Your task:
Everything from the line that contains "면서 더욱 위태롭다." to the end of the listing below, both ends included, is to be transcribed word for word, and nothing else.

Provided information:

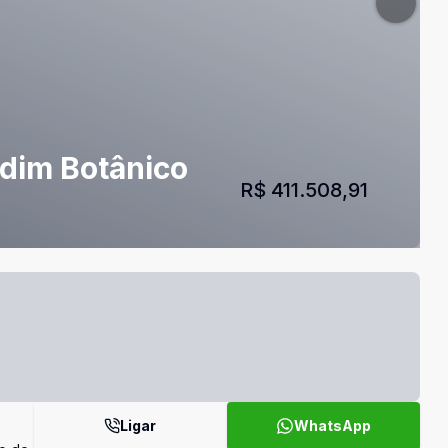
rdim Botânico
R$ 411.508,91
Ligar
WhatsApp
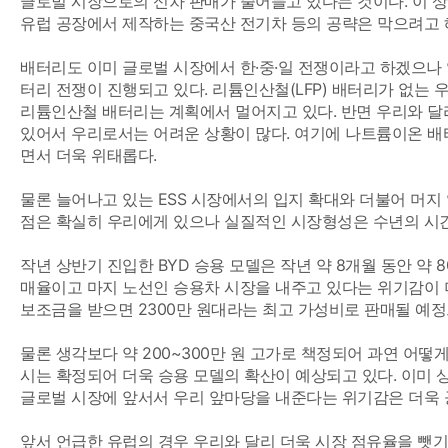
글로벌 시장으로의 신차 판매가 줄어들고 있다는 것이다. 이 
유럽 공장에서 제작하는 중국산 전기차 등의 공략은 막으려고 해
배터리도 이미 글로벌 시장에서 한·중·일 전쟁이라고 하겠으나 
터리 전쟁이 진행되고 있다. 리튬인산철(LFP) 배터리가 없는
리튬인산철 배터리는 계획에서 멀어지고 있다. 반면 우리와 달리
있어서 우리로서는 어려운 상황이 많다. 여기에 나트륨이온 배
면서 더욱 위태롭다.
물론 늘어나고 있는 ESS 시장에서의 입지 확대와 더불어 머
점은 확실히 우리에게 있으나 실질적인 시장형성은 수년의 시간
작년 상반기 진입한 BYD 승용 모델은 작년 약 8개월 동안 약 
매율이고 마지 노선인 승용차 시장을 내주고 있다는 위기감이 더
보조금을 받으면 2300만 원대라는 최고 가성비로 판매될 예정
물론 생각보다 약 200~300만 원 고가로 책정되어 과연 어
시는 확정되어 더욱 승용 모델의 확산이 예상되고 있다. 이미
글로벌 시장에 앞서서 우리 앞마당을 내준다는 위기감은 더욱 
앞서 언급한 유럽의 경우 우리와 달리 더욱 시장 점유율을 뺏기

Response area:
면서 더욱 위태롭다.
물론 늘어나고 있는 ESS 시장에서의 입지 확대와 더불어 머
점은 확실히 우리에게 있으나 실질적인 시장형성은 수년의 시간
작년 상반기 진입한 BYD 승용 모델은 작년 약 8개월 동안 약 
매율이고 마지 노선인 승용차 시장을 내주고 있다는 위기감이 더
보조금을 받으면 2300만 원대라는 최고 가성비로 판매될 예정
물론 생각보다 약 200~300만 원 고가로 책정되어 과연 어
시는 확정되어 더욱 승용 모델의 확산이 예상되고 있다. 이미
글로벌 시장에 앞서서 우리 앞마당을 내준다는 위기감은 더욱 
앞서 언급한 유럽의 경우 우리와 달리 더욱 시장 점유율을 뺏기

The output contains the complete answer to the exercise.